Professor of History, University of California, Berkeley

Ellen Maria Gorrissen Fellow - Class of Spring 2007


Susanna Elm is professor of history at the University of California, Berkeley, where she also chairs the graduate program in Ancient Mediterranean History and Archeology. Her primary field of research is the social and cultural history of the later Roman Empire, with a focus on early Christianity and ancient medicine. Her publications include Virgins of God: The Making of Asceticism in Late Antiquity (Clarendon, 1994/1996); Medical Challenges for the New Millennium: An Interdisciplinary Task (Kluver, 2001), co-edited with Stefan Willich; and Orthodoxie, christianisme, histoire/Orthodoxy, Christianity, History, co-edited with Éric Rebillard and Antonella Romano (École française de Rome, 2000); as well as many articles and book reviews.

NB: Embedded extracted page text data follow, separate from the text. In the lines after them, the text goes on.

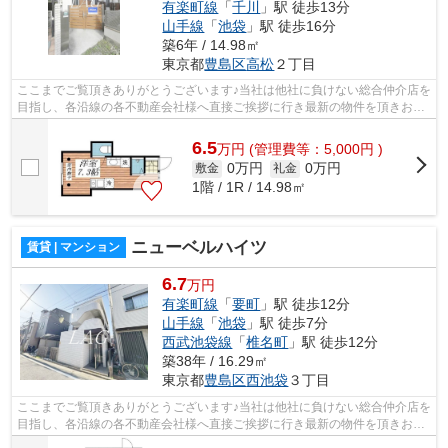
有楽町線
「
千川
」駅 徒歩13分
山手線
「
池袋
」駅 徒歩16分
築6年 / 14.98㎡
東京都
豊島区
高松
２丁目
ここまでご覧頂きありがとうございます♪当社は他社に負けない総合仲介店を
目指し、各沿線の各不動産会社様へ直接ご挨拶に行き最新の物件を頂きお客
様へ提供しております！最新の情報は...
6.5
万
円
(管理費等：5,000円 )
0万円
0万円
敷金
礼金
1階 / 1R / 14.98㎡
ニューベルハイツ
賃貸 | マンション
6.7
万円
有楽町線
「
要町
」駅 徒歩12分
山手線
「
池袋
」駅 徒歩7分
西武池袋線
「
椎名町
」駅 徒歩12分
築38年 / 16.29㎡
東京都
豊島区
西池袋
３丁目
ここまでご覧頂きありがとうございます♪当社は他社に負けない総合仲介店を
目指し、各沿線の各不動産会社様へ直接ご挨拶に行き最新の物件を頂きお客
様へ提供しております！最新の情報は...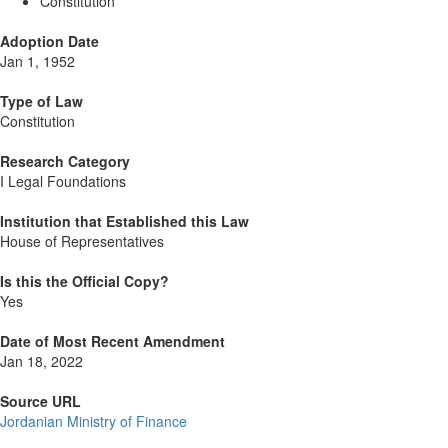
Constitution
Adoption Date
Jan 1, 1952
Type of Law
Constitution
Research Category
I Legal Foundations
Institution that Established this Law
House of Representatives
Is this the Official Copy?
Yes
Date of Most Recent Amendment
Jan 18, 2022
Source URL
Jordanian Ministry of Finance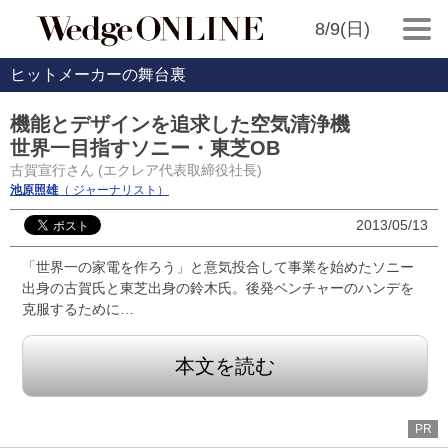
8/9(日)
ヒットメーカーの舞台裏
機能とデザインを追求した空気清浄機
世界一目指すソニー・東芝OB
古賀宣行さん (エクレア代表取締役社長)
池原照雄
（ ジャーナリスト）
2013/05/13
「世界一の家電を作ろう」と意気投合して事業を始めたソニー
出身の古賀氏と東芝出身の鈴木氏。後発ベンチャーのハンデを
克服するために…
本文を読む
PR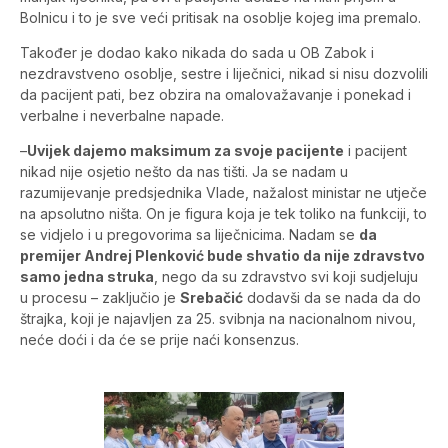
Bolnicu i to je sve veći pritisak na osoblje kojeg ima premalo.
Također je dodao kako nikada do sada u OB Zabok i
nezdravstveno osoblje, sestre i liječnici, nikad si nisu dozvolili
da pacijent pati, bez obzira na omalovažavanje i ponekad i
verbalne i neverbalne napade.
–
Uvijek dajemo maksimum za svoje pacijente
i pacijent
nikad nije osjetio nešto da nas tišti. Ja se nadam u
razumijevanje predsjednika Vlade, nažalost ministar ne utječe
na apsolutno ništa. On je figura koja je tek toliko na funkciji, to
se vidjelo i u pregovorima sa liječnicima. Nadam se
da
premijer Andrej Plenković bude shvatio da nije zdravstvo
samo jedna struka
, nego da su zdravstvo svi koji sudjeluju
u procesu – zaključio je
Srebačić
dodavši da se nada da do
štrajka, koji je najavljen za 25. svibnja na nacionalnom nivou,
neće doći i da će se prije naći konsenzus.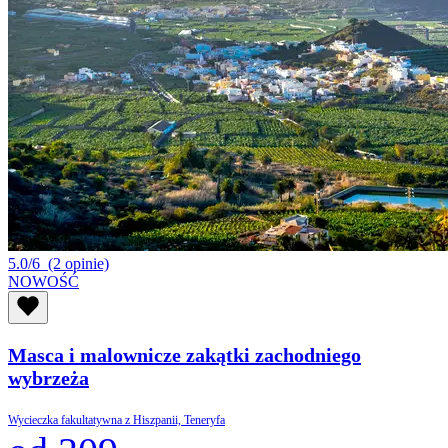
5.0/6
(2 opinie)
NOWOŚĆ
Masca i malownicze zakątki zachodniego
wybrzeża
Wycieczka fakultatywna z Hiszpanii, Teneryfa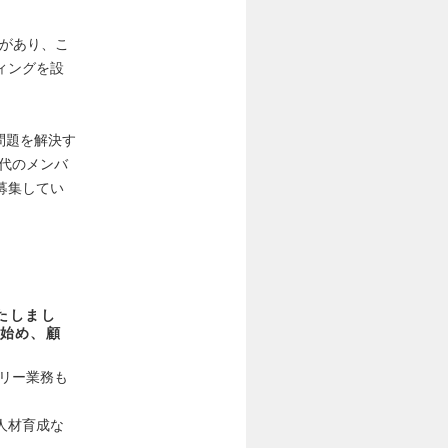
化があり、こ
ィングを設
問題を解決す
0代のメンバ
募集してい
たしまし
始め、顧
リー業務も
人材育成な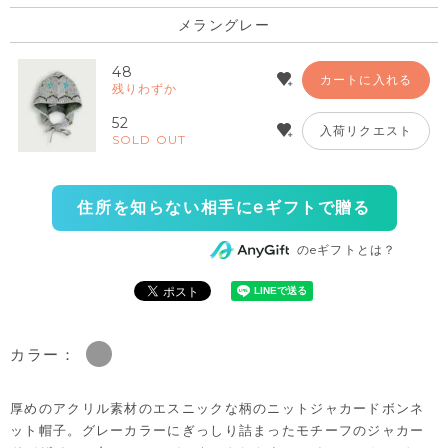
メラングレー
48
カートに入れる
残りわずか
52
入荷リクエスト
SOLD OUT
住所を知らない相手にeギフトで贈る
のeギフトとは？
カラー：
厚めのアクリル素材のエスニックな柄のニットジャカードボンネ
ット帽子。グレーカラーにぎっしり詰まったモチーフのジャカー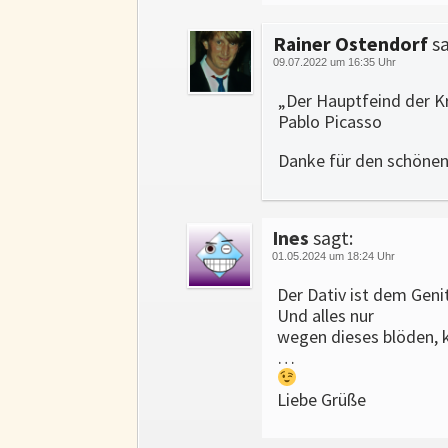
Rainer Ostendorf
sa
09.07.2022 um 16:35 Uhr
„Der Hauptfeind der K
Pablo Picasso
Danke für den schönen
Ines
sagt:
01.05.2024 um 18:24 Uhr
Der Dativ ist dem Geni
Und alles nur
wegen dieses blöden, 
…
Liebe Grüße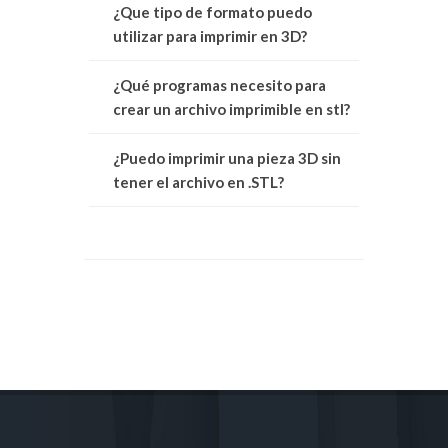
¿Que tipo de formato puedo
utilizar para imprimir en 3D?
¿Qué programas necesito para
crear un archivo imprimible en stl?
¿Puedo imprimir una pieza 3D sin
tener el archivo en .STL?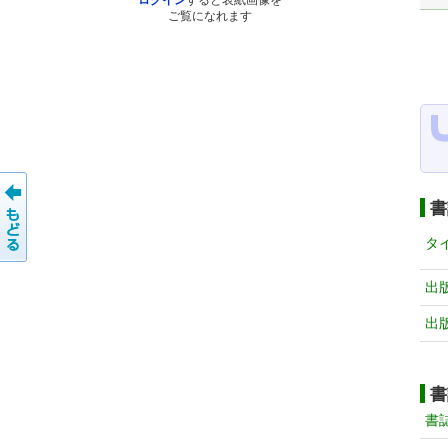
ログイン
すると表紙画像を
ご覧になれます
書
タ
出
出
書
書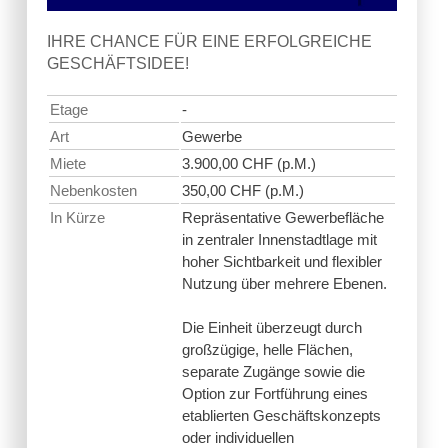
IHRE CHANCE FÜR EINE ERFOLGREICHE
GESCHÄFTSIDEE!
Etage
-
Art
Gewerbe
Miete
3.900,00 CHF (p.M.)
Nebenkosten
350,00 CHF (p.M.)
In Kürze
Repräsentative Gewerbefläche
in zentraler Innenstadtlage mit
hoher Sichtbarkeit und flexibler
Nutzung über mehrere Ebenen.
Die Einheit überzeugt durch
großzügige, helle Flächen,
separate Zugänge sowie die
Option zur Fortführung eines
etablierten Geschäftskonzepts
oder individuellen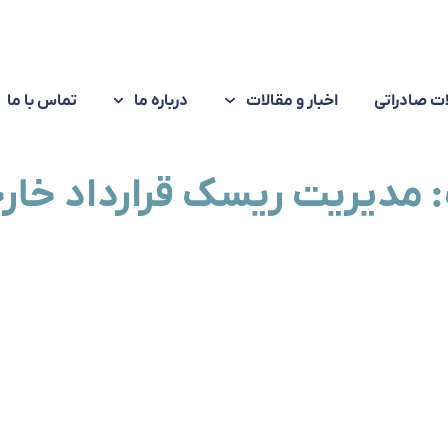
ت صادراتی
اخبار و مقالات
درباره ما
تماس با ما
 مدیریت ریسک قرارداد خار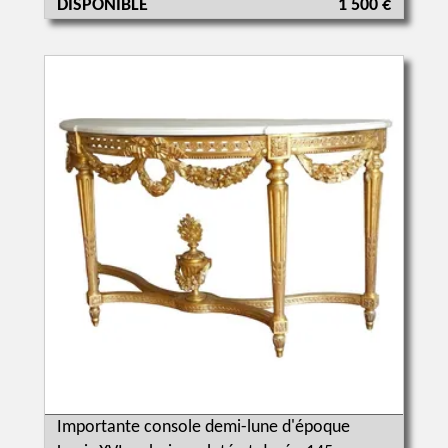
DISPONIBLE
1 500 €
Importante console demi-lune d'époque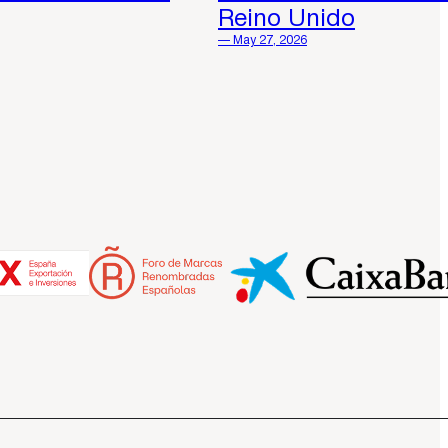
Reino Unido
— May 27, 2026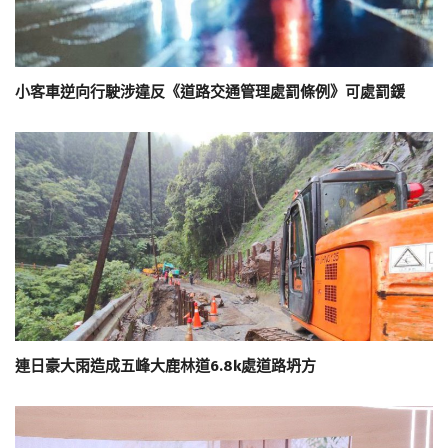
小客車逆向行駛涉違反《道路交通管理處罰條例》可處罰鍰
連日豪大雨造成五峰大鹿林道6.8k處道路坍方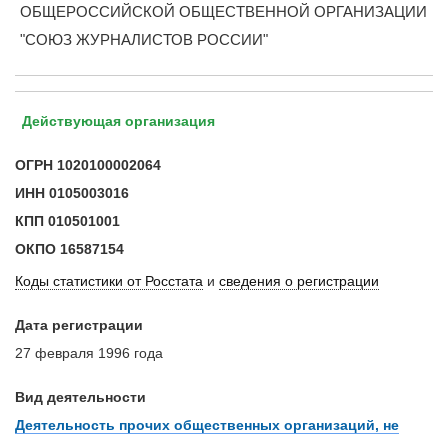
ОБЩЕРОССИЙСКОЙ ОБЩЕСТВЕННОЙ ОРГАНИЗАЦИИ
"СОЮЗ ЖУРНАЛИСТОВ РОССИИ"
Действующая организация
ОГРН
1020100002064
ИНН
0105003016
КПП
010501001
ОКПО
16587154
Коды статистики от Росстата
и
сведения о регистрации
Дата регистрации
27 февраля 1996 года
Вид деятельности
Деятельность прочих общественных организаций, не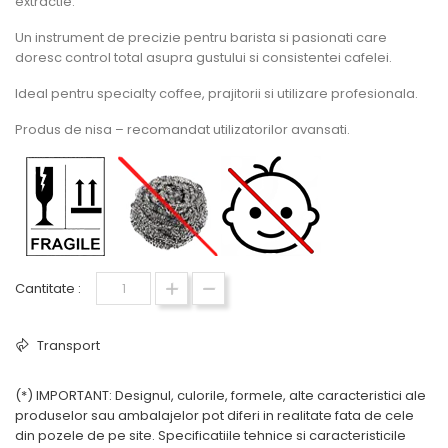
extractie.
Un instrument de precizie pentru barista si pasionati care
doresc control total asupra gustului si consistentei cafelei.
Ideal pentru specialty coffee, prajitorii si utilizare profesionala.
Produs de nisa – recomandat utilizatorilor avansati.
Cantitate :
Transport
(*) IMPORTANT: Designul, culorile, formele, alte caracteristici ale
produselor sau ambalajelor pot diferi in realitate fata de cele
din pozele de pe site. Specificatiile tehnice si caracteristicile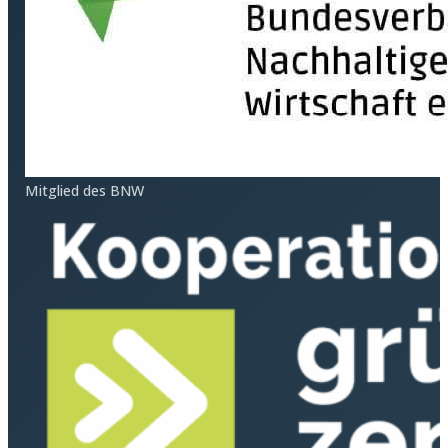
Mitglied des BNW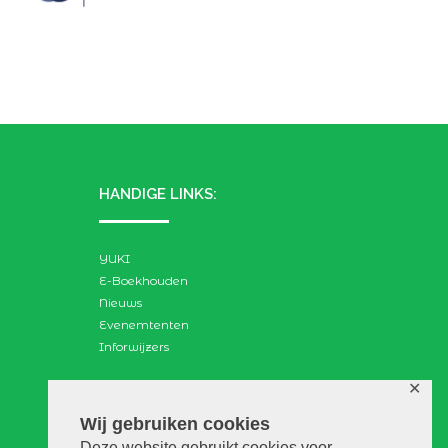
HANDIGE LINKS:
YUKI
E-Boekhouden
Nieuws
Evenemtenten
Inforwijzers
✕
ZOEKEN:
Wij gebruiken cookies
Deze website gebruikt cookies voor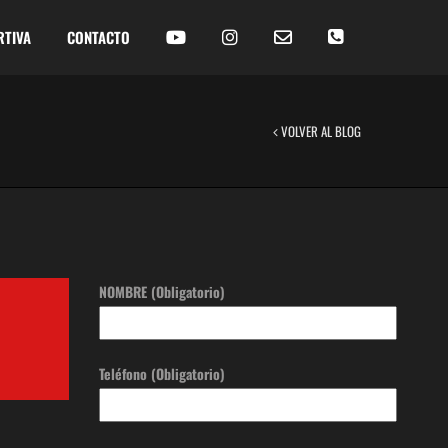
RTIVA
CONTACTO
VOLVER AL BLOG
NOMBRE (Obligatorio)
Teléfono (Obligatorio)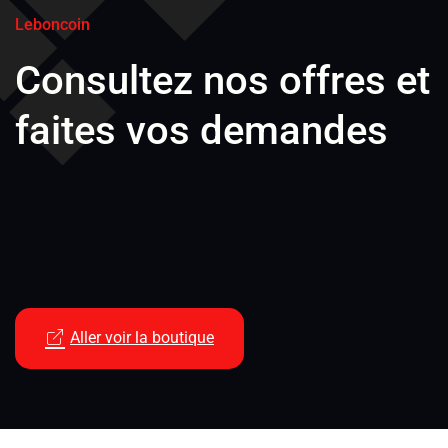
Leboncoin
Consultez nos offres et
faites vos demandes
Aller voir la boutique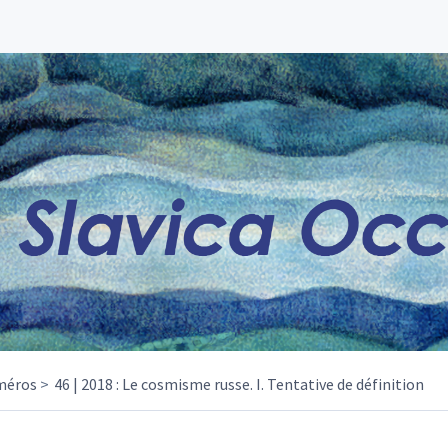
méros
46 | 2018 : Le cosmisme russe. I. Tentative de définition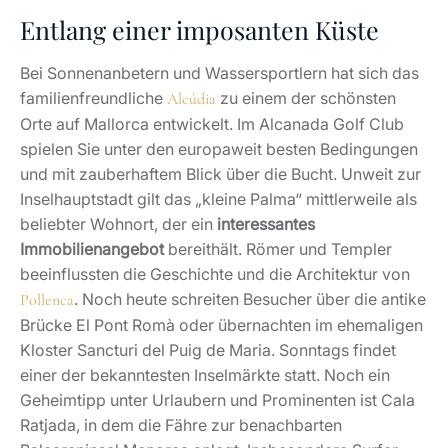
Entlang einer imposanten Küste
Bei Sonnenanbetern und Wassersportlern hat sich das
familienfreundliche
zu einem der schönsten
Alcúdia
Orte auf Mallorca entwickelt. Im Alcanada Golf Club
spielen Sie unter den europaweit besten Bedingungen
und mit zauberhaftem Blick über die Bucht. Unweit zur
Inselhauptstadt gilt das „kleine Palma“ mittlerweile als
beliebter Wohnort, der ein
interessantes
Immobilienangebot
bereithält. Römer und Templer
beeinflussten die Geschichte und die Architektur von
. Noch heute schreiten Besucher über die antike
Pollenca
Brücke El Pont Romà oder übernachten im ehemaligen
Kloster Sancturi del Puig de Maria. Sonntags findet
einer der bekanntesten Inselmärkte statt. Noch ein
Geheimtipp unter Urlaubern und Prominenten ist Cala
Ratjada, in dem die Fähre zur benachbarten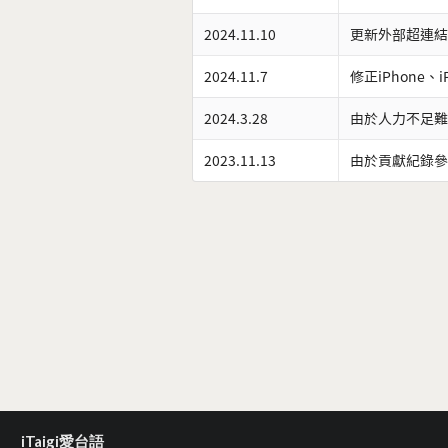
2024.11.10
更新外部超連結
2024.11.7
修正iPhone、
2024.3.28
由於人力不足難
2023.11.13
由於貢獻紀錄參
iTaigi愛台語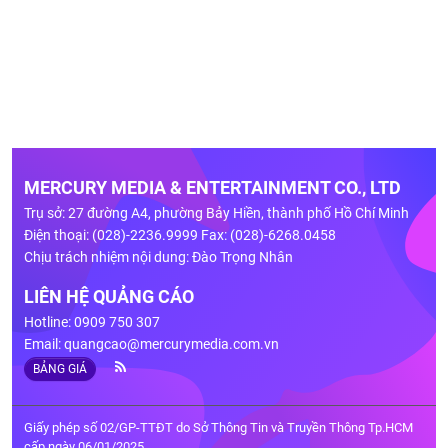
MERCURY MEDIA & ENTERTAINMENT CO., LTD
Trụ sở: 27 đường A4, phường Bảy Hiền, thành phố Hồ Chí Minh
Điện thoại: (028)-2236.9999 Fax: (028)-6268.0458
Chịu trách nhiệm nội dung: Đào Trọng Nhân
LIÊN HỆ QUẢNG CÁO
Hotline: 0909 750 307
Email:
quangcao@mercurymedia.com.vn
BẢNG GIÁ
Giấy phép số 02/GP-TTĐT do Sở Thông Tin và Truyền Thông Tp.HCM
cấp ngày 06/01/2025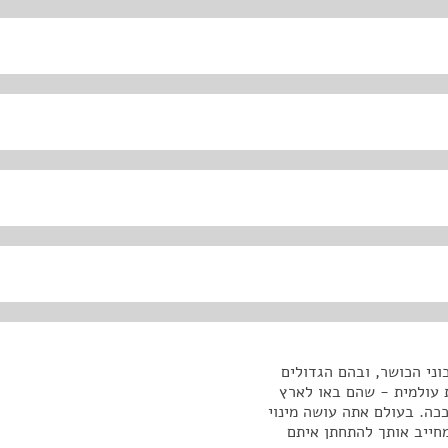
וני הכושר, ובהם הגדולים
 עולמית - שהם באו לארץ
ככה. בעולם אתה עושה מינוי
מחייב אותך להתחתן איתם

In 2007 she was completing a book titled Sons of Hellenism, Fathers of the Church: Gregory of Nazianzus, Emperor Julian and the Christianization of the Late Roman Elites. Her awards include a Rhodes Scholarship and fellowships from the Guggenheim Foundation, National Endowment for the Humanities, and the Wissenschaftskolleg zu Berlin. She received her BA in history and classics from the Freie Universität, Berlin, and a DPhil in Literae Humaniores from Oxford in 1986.